- [Tarea pendiente 1]: Resume el fragmento sobre la obra de Miguel Ángel Martín en dos oraciones.
- [Tarea pendiente 2]: Reproduce sin cambios la parte del fragmento sobre la obra de Miguel Ángel Martín que va de "Era un universo" a "guion, las palabras.", ambos incluidos.

- [Texto extraído]:

┄┄┄┄┄┄┄┄┄┄┄┄┄┄┄┄┄┄┄┄

Era un universo donde la inteligencia seguía siendo un bien escaso entre las personas y el sexo, en todas sus variantes, con el matiz añadido de la biosilicona, era mostrado sin sutilezas ni tabúes. En aquel entonces su lectura era turbadora, las escenas eran atractivas y repelentes al mismo tiempo. Aunque lo más inquietante no eran estos detalles explícitos. Como luego ha ocurrido con toda la obra de Miguel Ángel Martín, lo que afectaba al lector verdaderamente era el negro sobre blanco, el guion, las palabras.

┄┄┄┄┄┄┄┄┄┄┄┄┄┄┄┄┄┄┄┄

- [Información proporcionada]:
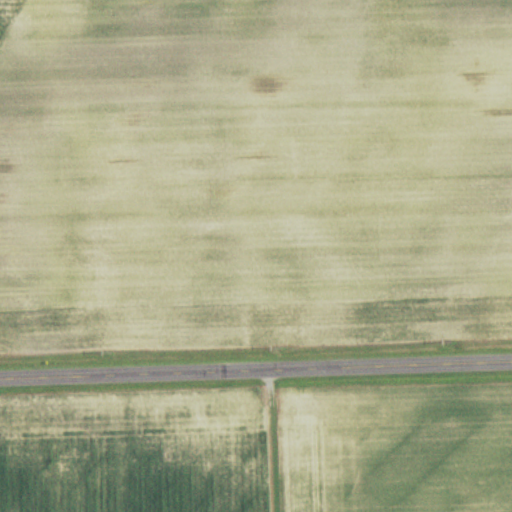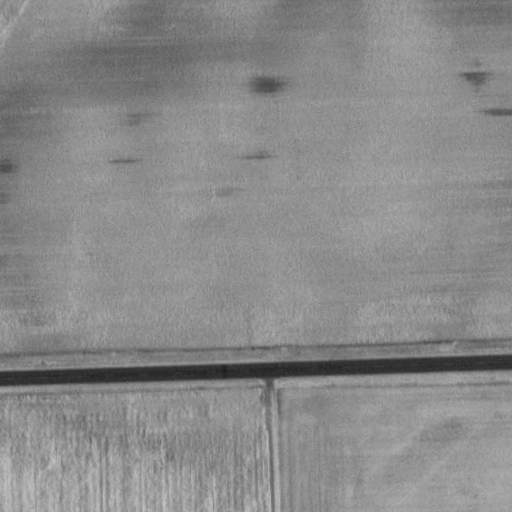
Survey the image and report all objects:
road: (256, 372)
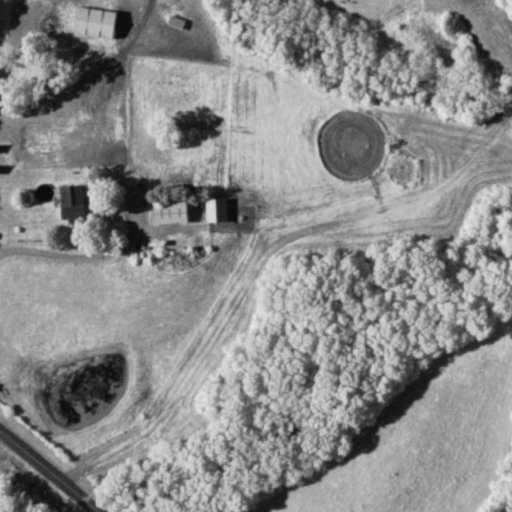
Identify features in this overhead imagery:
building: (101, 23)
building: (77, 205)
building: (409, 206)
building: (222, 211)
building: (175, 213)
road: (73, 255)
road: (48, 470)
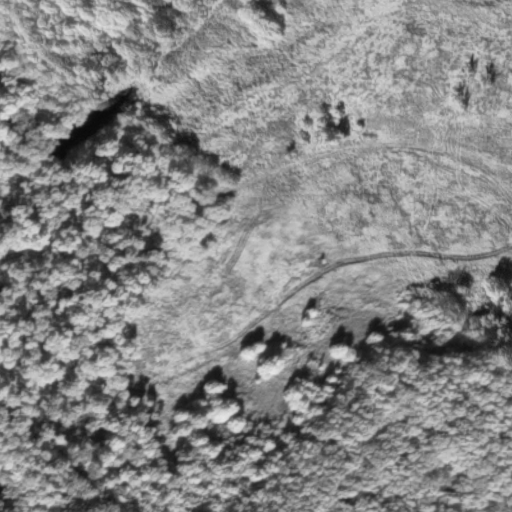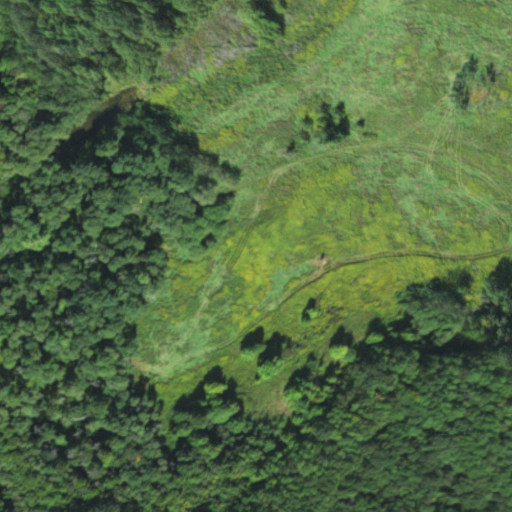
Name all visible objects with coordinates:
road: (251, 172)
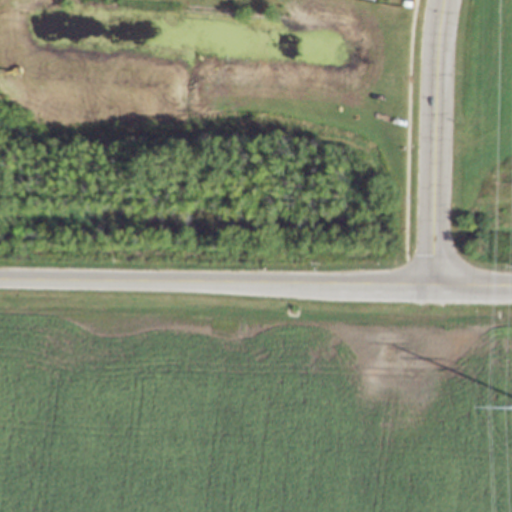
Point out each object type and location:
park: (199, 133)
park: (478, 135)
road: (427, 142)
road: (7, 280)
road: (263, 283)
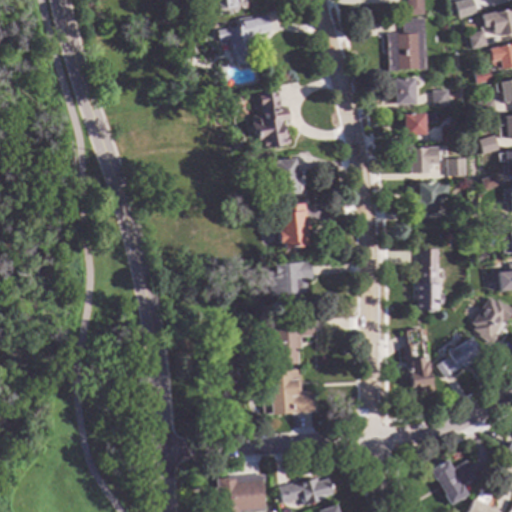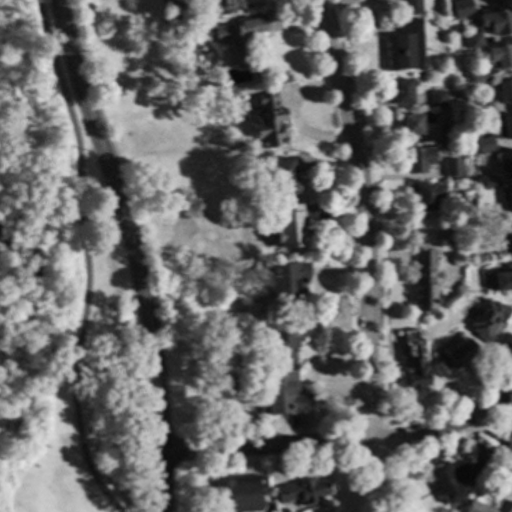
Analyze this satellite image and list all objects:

┄┄┄┄┄┄┄┄┄┄┄┄┄┄┄┄┄┄┄┄

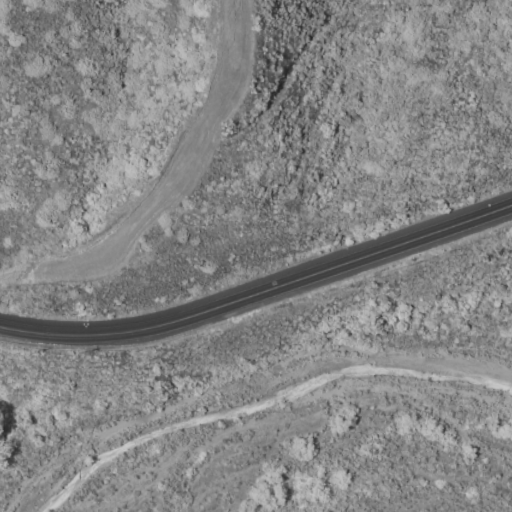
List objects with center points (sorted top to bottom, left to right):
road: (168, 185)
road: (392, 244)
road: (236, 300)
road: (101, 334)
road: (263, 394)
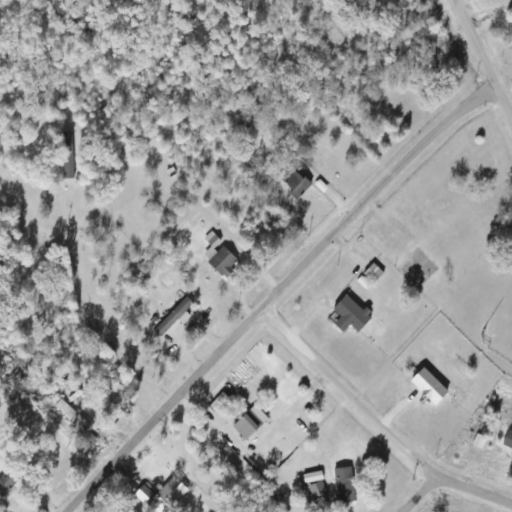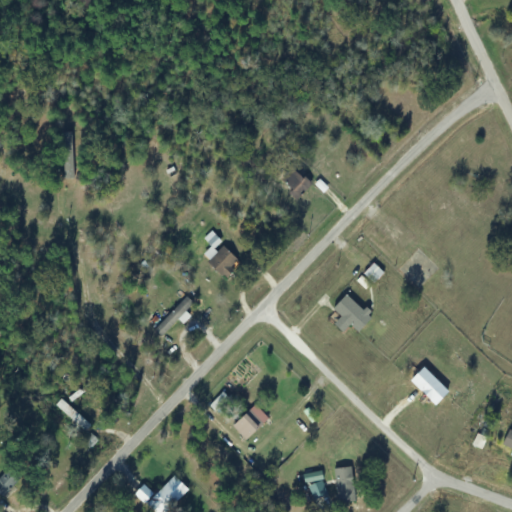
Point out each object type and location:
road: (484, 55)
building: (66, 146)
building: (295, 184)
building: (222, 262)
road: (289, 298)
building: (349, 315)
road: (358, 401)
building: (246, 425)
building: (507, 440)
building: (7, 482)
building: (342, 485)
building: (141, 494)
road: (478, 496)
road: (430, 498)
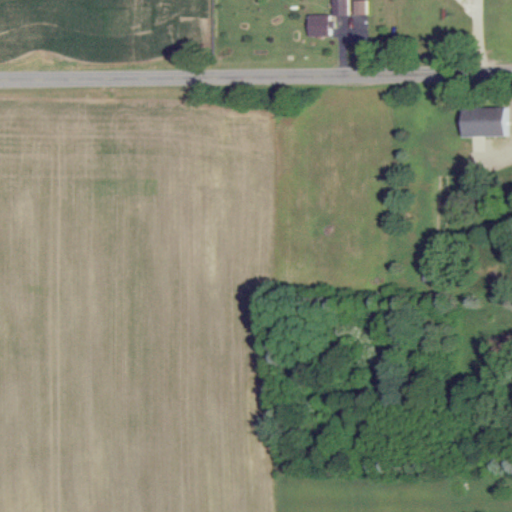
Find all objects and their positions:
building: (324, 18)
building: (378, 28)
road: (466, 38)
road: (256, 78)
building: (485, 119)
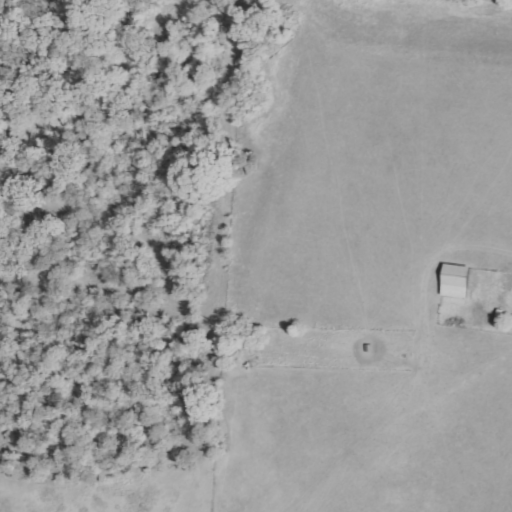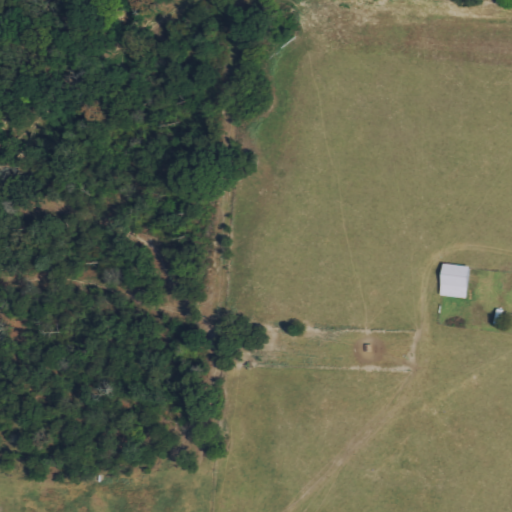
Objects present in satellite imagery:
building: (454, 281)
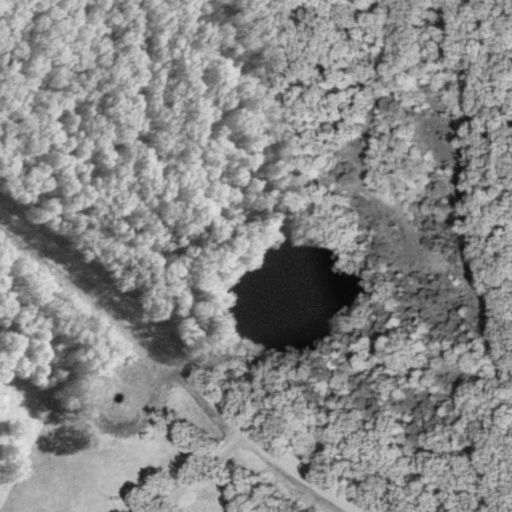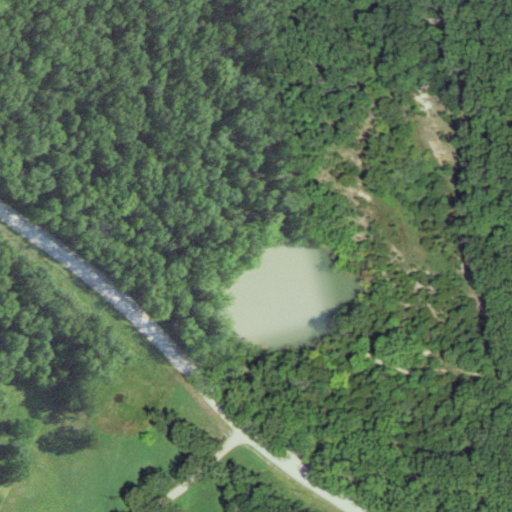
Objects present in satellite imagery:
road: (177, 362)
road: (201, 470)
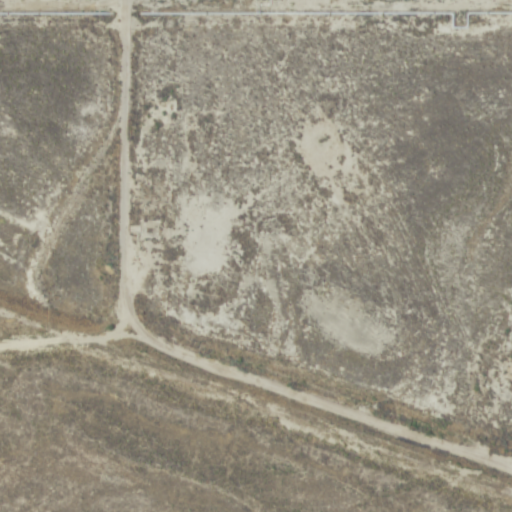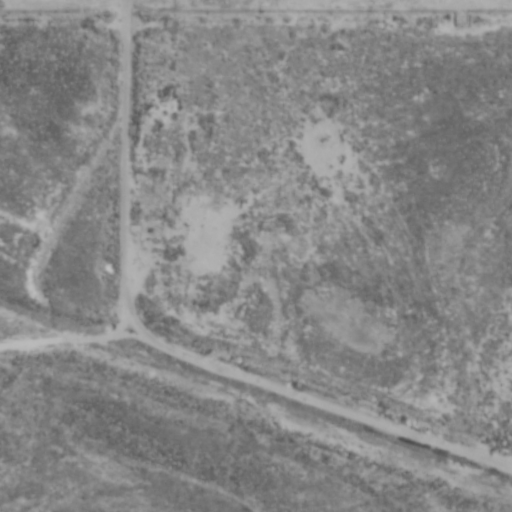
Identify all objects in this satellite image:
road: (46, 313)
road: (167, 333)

┄┄┄┄┄┄┄┄┄┄┄┄┄┄┄┄┄┄┄┄

- [Respuesta final 1]: El fragmento describe un universo en el que la inteligencia escaseaba y el sexo, con el añadido de la biosilicona, se mostraba sin sutilezas ni tabúes, lo que hacía su lectura turbadora y sus escenas atractivas y repelentes a la vez. Sin embargo, lo más inquietante no eran esos detalles explícitos, sino, como en toda la obra de Miguel Ángel Martín, el guion y las palabras.

- [Respuesta final 2]:
Era un universo donde la inteligencia seguía siendo un bien escaso entre las personas y el sexo, en todas sus variantes, con el matiz añadido de la biosilicona, era mostrado sin sutilezas ni tabúes. En aquel entonces su lectura era turbadora, las escenas eran atractivas y repelentes al mismo tiempo. Aunque lo más inquietante no eran estos detalles explícitos. Como luego ha ocurrido con toda la obra de Miguel Ángel Martín, lo que afectaba al lector verdaderamente era el negro sobre blanco, el guion, las palabras.